TEMYİZ EDENLERİN İDDİALARI :
Davacı tarafından, dava konusu düzenlemelerle sözlü sınavın tek belirleyici konumuna geldiği, yazılı sınavın etkisizleştirildiği, sözlü sınavın objektifliği sağlayacak şekilde kayıt altına alınması gerektiği belirtilerek, Daire kararının, davanın reddine ve aleyhine yargılama gideri ve vekalet ücretine hükmedilmesine ilişkin kısmının bozulması gerektiği ileri sürülmektedir.
Davalı idarelerden İçişleri Bakanlığı ve Emniyet Genel Müdürlüğü tarafından, iptali istenen idari işlemin ve dayanağı Yönetmelik hükümlerinin Anayasa ve kanunlara uygun olduğu, bahse konu Yönetmelikte, dayanağı 3201 sayılı Emniyet Teşkilat Kanunu'nun amir hükümleri uyarınca rütbe terfiinde yazılı ve sözlü sınavlarda başarılı olunması şartının arandığı, sözlü sınavında başarı barajının aday lehine düşük tutulduğu, elli puan alma şartı konulmasının kamu yararı ve hizmet gereği olduğu, sözlü sınavın, adaylara önceden bastırılan sorular arasından soru kartı çektirilmek suretiyle icra edildiği, bu yönüyle farklı komisyonlar tarafından farklı değerlendirme yapıldığı iddiasının hukuki dayanaktan yoksun olduğu, adayların değerlendirme kriterlerinin Yönetmelikte açıkça ortaya konulduğu, dolayısıyla, dava konusu Yönetmelik hükümleri ile bu hükümlere dayanılarak tesis edilen idari işlemlerde hukuka aykırılık bulunmadığı belirtilerek, Daire kararının iptale ilişkin kısmının bozulması gerektiği ileri sürülmektedir.

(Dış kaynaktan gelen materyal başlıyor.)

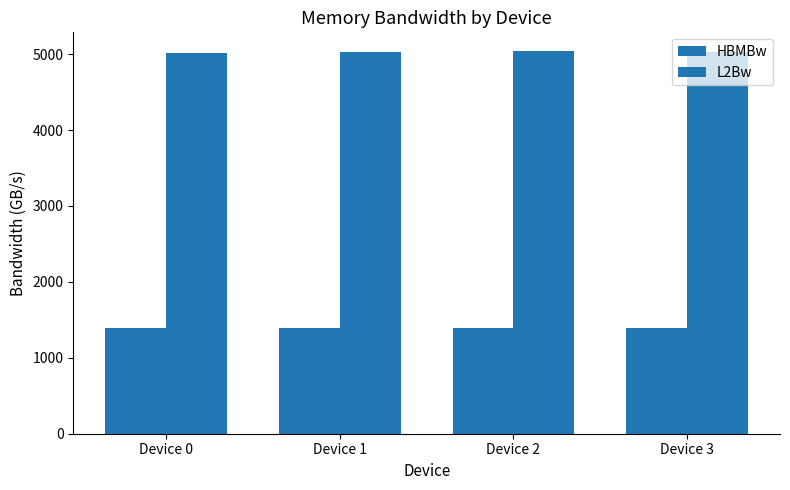

What is the greatest value displayed?

5035.6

KARŞI TARAFIN SAVUNMALARI :
Davacı tarafından, savunma verilmemiştir.
Davalı idareler tarafından, Danıştay Beşinci Dairesince verilen kararın davanın reddine ilişkin kısmının usul ve hukuka uygun bulunduğu ve temyiz dilekçesinde öne sürülen nedenlerin, kararın bu kısmının bozulmasını gerektirecek nitelikte olmadığı belirtilerek temyiz isteminin reddi gerektiği savunulmuştur.
DANIŞTAY TETKİK HÂKİMİ ...'NUN DÜŞÜNCESİ : Temyiz istemlerinin reddi ile Daire kararının onanması gerektiği düşünülmektedir.
TÜRK MİLLETİ ADINA
Karar veren Danıştay İdari Dava Daireleri Kurulunca, Tetkik Hâkiminin açıklamaları dinlendikten ve dosyadaki belgeler incelendikten sonra, dosya tekemmül ettiğinden davalı idarelerin yürütmenin durdurulması istemleri hakkında ayrıca bir karar verilmeksizin gereği görüşüldü:
HUKUKİ DEĞERLENDİRME:
Danıştay dava dairelerinin nihai kararlarının temyizen incelenerek bozulması, 2577 sayılı İdari Yargılama Usulü Kanunu'nun 49. maddesinde yer alan;
"a) Görev ve yetki dışında bir işe bakılmış olması,
b) Hukuka aykırı karar verilmesi,
c) Usul hükümlerinin uygulanmasında kararı etkileyebilecek nitelikte hata veya eksikliklerin bulunması" sebeplerinden birinin varlığı hâlinde mümkündür.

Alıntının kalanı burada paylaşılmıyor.